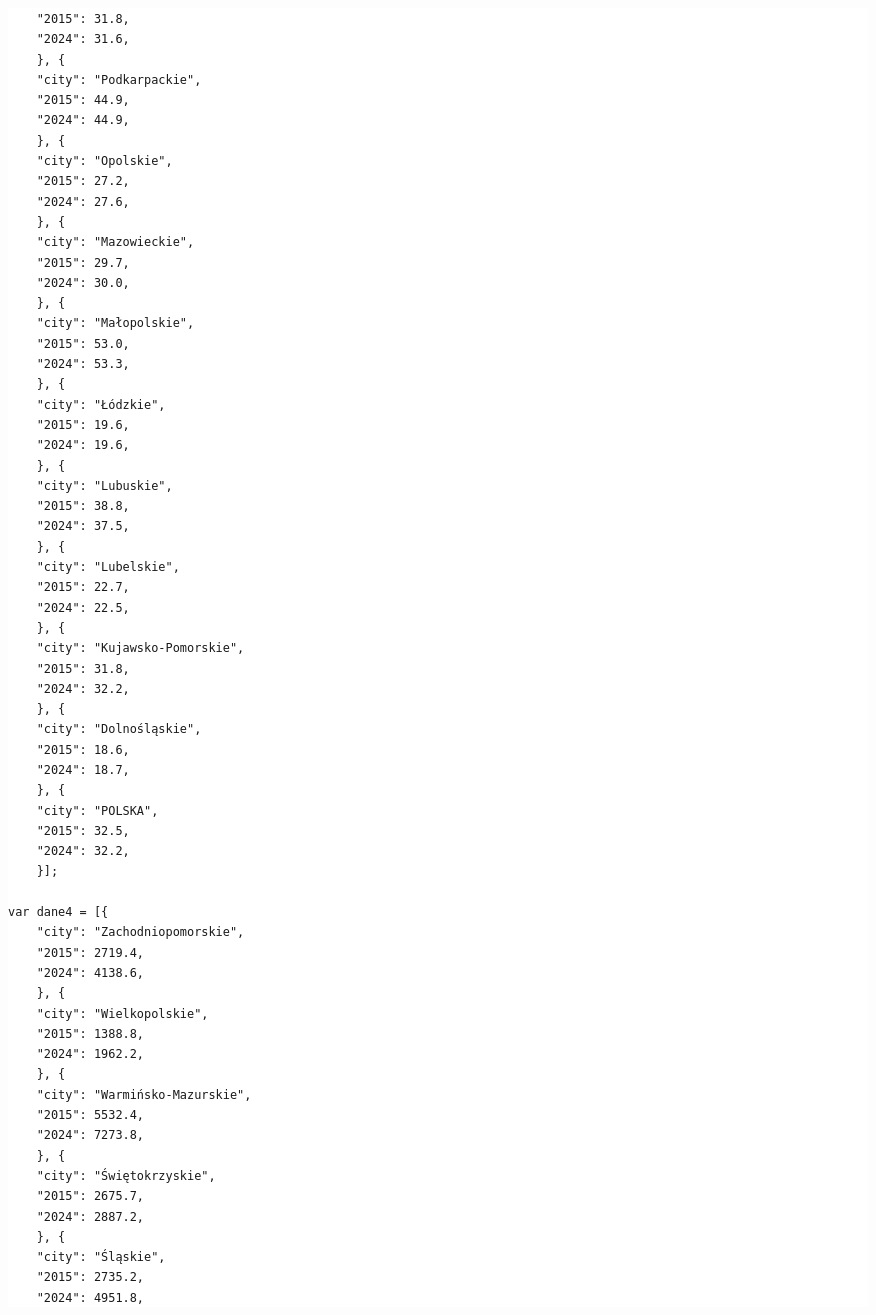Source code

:		"2015": 31.8,
		"2024": 31.6,
		}, {
		"city": "Podkarpackie",
		"2015": 44.9,
		"2024": 44.9,
		}, {
		"city": "Opolskie",
		"2015": 27.2,
		"2024": 27.6,
		}, {
		"city": "Mazowieckie",
		"2015": 29.7,
		"2024": 30.0,
		}, {
		"city": "Małopolskie",
		"2015": 53.0,
		"2024": 53.3,
		}, {
		"city": "Łódzkie",
		"2015": 19.6,
		"2024": 19.6,
		}, {
		"city": "Lubuskie",
		"2015": 38.8,
		"2024": 37.5,
		}, {
		"city": "Lubelskie",
		"2015": 22.7,
		"2024": 22.5,
		}, {
		"city": "Kujawsko-Pomorskie",
		"2015": 31.8,
		"2024": 32.2,
		}, {
		"city": "Dolnośląskie",
		"2015": 18.6,
		"2024": 18.7,
		}, {
		"city": "POLSKA",
		"2015": 32.5,
		"2024": 32.2,
		}];

	var dane4 = [{
		"city": "Zachodniopomorskie",
		"2015": 2719.4,
		"2024": 4138.6,
		}, {
		"city": "Wielkopolskie",
		"2015": 1388.8,
		"2024": 1962.2,
		}, {
		"city": "Warmińsko-Mazurskie",
		"2015": 5532.4,
		"2024": 7273.8,
		}, {
		"city": "Świętokrzyskie",
		"2015": 2675.7,
		"2024": 2887.2,
		}, {
		"city": "Śląskie",
		"2015": 2735.2,
		"2024": 4951.8,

================

GOAL OF THE EXERCISE: Output the whole listing exactly. Pictures stay out.

RESULT FOR THIS TASK:
Source code

:		"2015": 31.8,
		"2024": 31.6,
		}, {
		"city": "Podkarpackie",
		"2015": 44.9,
		"2024": 44.9,
		}, {
		"city": "Opolskie",
		"2015": 27.2,
		"2024": 27.6,
		}, {
		"city": "Mazowieckie",
		"2015": 29.7,
		"2024": 30.0,
		}, {
		"city": "Małopolskie",
		"2015": 53.0,
		"2024": 53.3,
		}, {
		"city": "Łódzkie",
		"2015": 19.6,
		"2024": 19.6,
		}, {
		"city": "Lubuskie",
		"2015": 38.8,
		"2024": 37.5,
		}, {
		"city": "Lubelskie",
		"2015": 22.7,
		"2024": 22.5,
		}, {
		"city": "Kujawsko-Pomorskie",
		"2015": 31.8,
		"2024": 32.2,
		}, {
		"city": "Dolnośląskie",
		"2015": 18.6,
		"2024": 18.7,
		}, {
		"city": "POLSKA",
		"2015": 32.5,
		"2024": 32.2,
		}];

	var dane4 = [{
		"city": "Zachodniopomorskie",
		"2015": 2719.4,
		"2024": 4138.6,
		}, {
		"city": "Wielkopolskie",
		"2015": 1388.8,
		"2024": 1962.2,
		}, {
		"city": "Warmińsko-Mazurskie",
		"2015": 5532.4,
		"2024": 7273.8,
		}, {
		"city": "Świętokrzyskie",
		"2015": 2675.7,
		"2024": 2887.2,
		}, {
		"city": "Śląskie",
		"2015": 2735.2,
		"2024": 4951.8,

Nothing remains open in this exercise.